Each entry must be restated word for word.

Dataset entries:
Start of Block

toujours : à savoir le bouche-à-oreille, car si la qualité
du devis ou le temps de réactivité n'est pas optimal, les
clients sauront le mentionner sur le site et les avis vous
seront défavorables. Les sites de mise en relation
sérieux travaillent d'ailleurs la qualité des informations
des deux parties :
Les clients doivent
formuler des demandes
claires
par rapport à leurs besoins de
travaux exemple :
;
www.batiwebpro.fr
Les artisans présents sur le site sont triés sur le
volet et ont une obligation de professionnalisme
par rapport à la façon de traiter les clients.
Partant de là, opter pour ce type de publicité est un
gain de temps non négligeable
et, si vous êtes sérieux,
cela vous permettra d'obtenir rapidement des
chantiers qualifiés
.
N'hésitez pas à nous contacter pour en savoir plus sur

End of Block

→ Final answer:
toujours : à savoir le bouche-à-oreille, car si la qualité
du devis ou le temps de réactivité n'est pas optimal, les
clients sauront le mentionner sur le site et les avis vous
seront défavorables. Les sites de mise en relation
sérieux travaillent d'ailleurs la qualité des informations
des deux parties :
Les clients doivent
formuler des demandes
claires
par rapport à leurs besoins de
travaux exemple :
;
www.batiwebpro.fr
Les artisans présents sur le site sont triés sur le
volet et ont une obligation de professionnalisme
par rapport à la façon de traiter les clients.
Partant de là, opter pour ce type de publicité est un
gain de temps non négligeable
et, si vous êtes sérieux,
cela vous permettra d'obtenir rapidement des
chantiers qualifiés
.
N'hésitez pas à nous contacter pour en savoir plus sur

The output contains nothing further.